Good point, and I’ve never really known what “plurality” means, I guess. But anyway I think Catholics and evangelicals are tied, with about 25% each.

233

Julius Cortes 04.04.15 at 8:53 pm

[overheardinbenjaminclementinelandeastwesterday]

Dear/Snr . . . I see Barack Obama shaking hands with Vladimir Putin in Jerusalem.

Mid summer 2015. The longest day.

With a genuine smiles.

Rand Paul/Colin Powell. 2016. One hopes.

234

Julius Cortes 04.04.15 at 11:21 pm

[040438juliocortesgarcia250814]

https://www.youtube.com/watch?v=NlOxdsTEF80

235

Suzanne 04.05.15 at 12:41 am

@228: Possibly, but the Americans who insist most noisily on the Christianity of the U.S. also tend to be the ones who support most strongly a heavily militarized Jewish state with its boot on the neck of the local Arabs. It is true that many of these also anticipate a mass Jewish conversion at some future point, but since such a fantasy Armageddon is unlikely to occur, it doesn’t seem like something Jewish Americans really need to fret about. The only religious group at even remote risk of expulsion from the U.S. would surely be Muslims.

236

jonnybutter 04.05.15 at 1:14 am

It is true that many of these [aggressive Christians] also anticipate a mass Jewish conversion at some future point, but since such a fantasy Armageddon is unlikely to occur, it doesn’t seem like something Jewish Americans really need to fret about.

Nothing they should ‘fret about’ except that it’s grotesquely anti-semitic. I guess if *that* doesn’t bother you…

237

Rich Puchalsky 04.05.15 at 4:27 am

“Nothing they should ‘fret about’ except that it’s grotesquely anti-semitic. I guess if *that* doesn’t bother you…”

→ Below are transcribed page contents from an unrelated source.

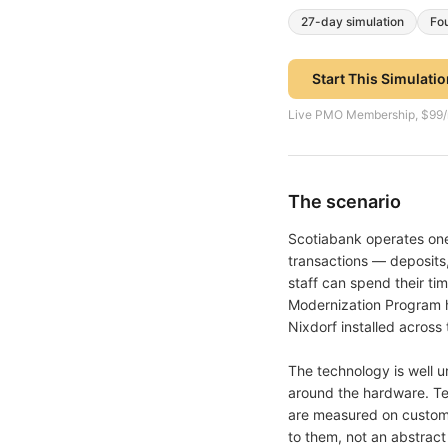
27
-day simulation
Fo
Start This Simulati
Live PMO Membership, $99/mon
The scenario
Scotiabank operates one 
transactions — deposits,
staff can spend their ti
Modernization Program ha
Nixdorf installed across
The technology is well u
around the hardware. Te
are measured on custome
to them, not an abstrac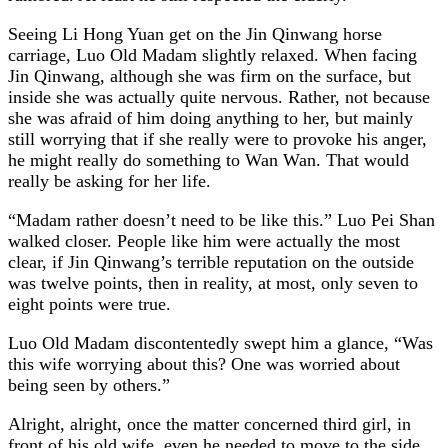
Seeing Li Hong Yuan get on the Jin Qinwang horse
carriage, Luo Old Madam slightly relaxed. When facing
Jin Qinwang, although she was firm on the surface, but
inside she was actually quite nervous. Rather, not because
she was afraid of him doing anything to her, but mainly
still worrying that if she really were to provoke his anger,
he might really do something to Wan Wan. That would
really be asking for her life.
“Madam rather doesn’t need to be like this.” Luo Pei Shan
walked closer. People like him were actually the most
clear, if Jin Qinwang’s terrible reputation on the outside
was twelve points, then in reality, at most, only seven to
eight points were true.
Luo Old Madam discontentedly swept him a glance, “Was
this wife worrying about this? One was worried about
being seen by others.”
Alright, alright, once the matter concerned third girl, in
front of his old wife, even he needed to move to the side.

Been over that in a recent thread: characterizing the belief that for the End Times predictions to come true then specifically all Jews have to be converted or killed as anti-semitic is apparently some weird Althusserian contortion.

That could never lead to anything: the U.S. has never had a religious revival.

238

Julius Cortes 04.05.15 at 7:12 am

Everybody knows there is no fineness or accuracy of suppression; if you hold down one thing you hold down the adjoining. Sol Bello.

239

jonnybutter 04.05.15 at 2:13 pm

*all Jews have to be converted or killed as anti-semitic is apparently some weird Althusserian contortion.*

That could never lead to anything: the U.S. has never had a religious revival.

One of the current load of GOP pres. contenders actually called for a religious revival the other day (sorry, can’t/won’t remember which). But my point was to highlight (I hoped anyway) how ethically repulsive it is for Jews to ally with (a vast number) of anti-semites in an attempt to bolster a strictly political state – completely aside from any incipient manifestation of anti-semitism. That it is foolish in a directly instrumental sense you’d think would be even more obvious.

240

Beryl 04.05.15 at 4:08 pm

Shorter jonnybutter (and others): Jews really don’t know what’s good for them.

241

jonnybutter 04.05.15 at 4:29 pm

Shorter Beryl and others: It’s not repulsive for a political state which claims to speak for all Jews to ally itself semi-permamently with anti-semites.

242

Beryl 04.05.15 at 5:03 pm

@jonnybutter,

I’m sure your concern about anti-semites is truly appreciated.

243

LFC 04.06.15 at 1:36 am

@marcel proust 222

You are right. It was Neil Kinnock, of course. I stand corrected.

Substituting Kinnock doesn’t change the underlying point, such as it was, since neither Blair nor, I think, Kinnock matched Biden’s more-than-occasional proclivity to mangle words.

244

LFC 04.06.15 at 1:43 am

In fact, if I recall this correctly, the borrowed passages were from a speech or speeches of Kinnock that Biden happened to like. I suppose I shd read the linked Wiki article on the Biden ’88 pres. campaign, but I’m not feeling much inclination to do so. Which I guess means I shdn’t have brought the whole thing up to begin with.

245

jonnybutter 04.06.15 at 4:05 pm

Mizner in Jacobin: It’s not just The Lobby

Just to fill out the picture of repulsively cynical behavior (and to not impute it exclusively to hasbara-type trolls or Israeli politicians).

246

bianca steele 04.06.15 at 4:24 pm

@222, 244

Germond and Witcover, Whose Broad Stripes and Bright Stars? (on the 1988 election), ch. 15.